Pinegrove: In The 11th Hour

Pinegrove’s newest album travels through the tumultuous narrative of 2020 in regards to coronavirus, climate change and government ineptitude.


Katie Donivan, Staff Writer

Anyone familiar with synchronicities and angel numbers knows that the number 11:11 signifies positive change on the horizon. It’s a time known for wishing, a time for wanting. 

During the pandemic, wishing for something better to come along became commonplace in society. In Pinegrove’s indie rock, alt-country, folksy album “11:11”, the desire for positive change and a yearning for any kind of normalcy perpetuates each track. 

Frontman Evan Stephens Hall said he intended the numerals to have several different meanings. They symbolize rows of trees or manicured fields, all symbols of the earth, its bounty, and what humans are entrusted with protecting.  

Hall infused deep regard for nature and its power to balance itself after being thrown out of balance by humans. In “Orange,” the irreality in which we have existed since the beginning of the pandemic is called out and examined; Hall throws light upon the endless cycle of not learning from our past mistakes with this melancholic acoustic waltz. 

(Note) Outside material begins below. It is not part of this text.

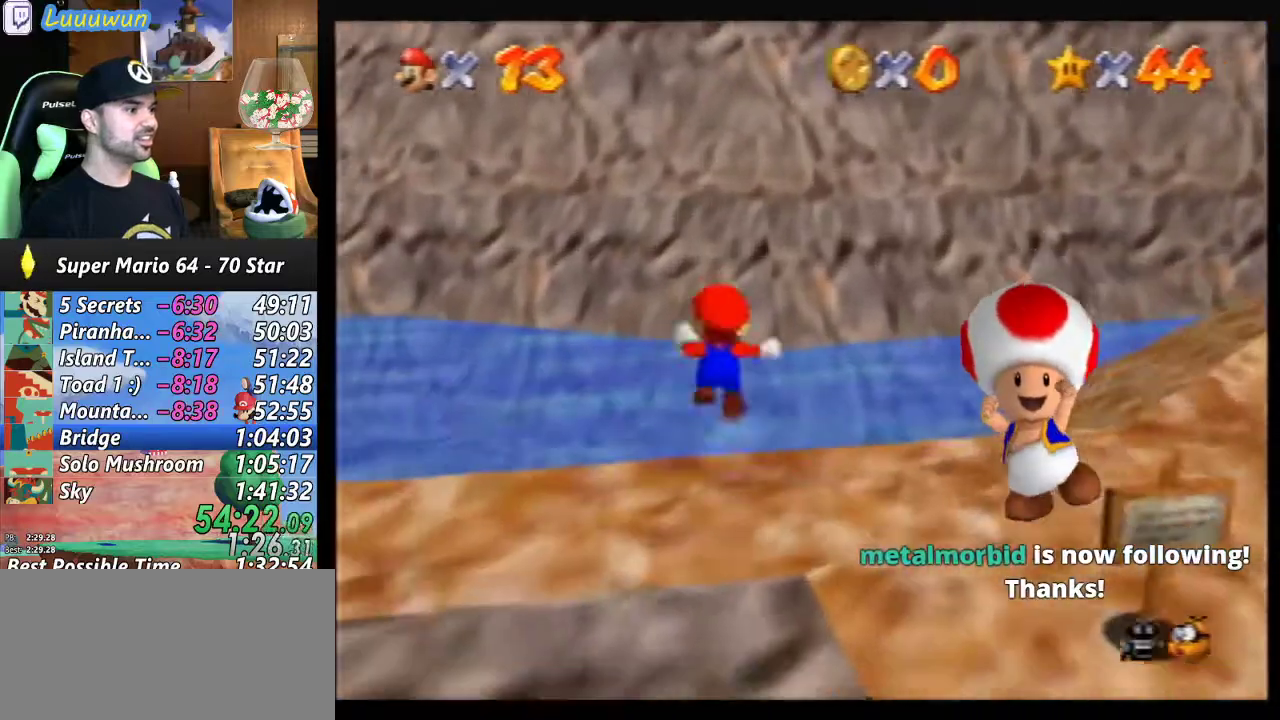
{"buttons": [], "left_stick": "up", "events": [[300, "A", "up"], [333, "Z", "up"]]}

“The song I fell in love with was ‘Orange.’ That one is just a work of art.” said computer science major Noah Bakayou. “ beautifully paced, and it gives you time to soak in all the instrumentals, which is their strongest attribute.”

Hall incorporated a focus on climate change by mentioning different ecological disasters that occurred recently, like the Oregon forest fires. The album also expresses frustration with the government’s inaction during the pandemic, especially in tracks like “Cyclone.” 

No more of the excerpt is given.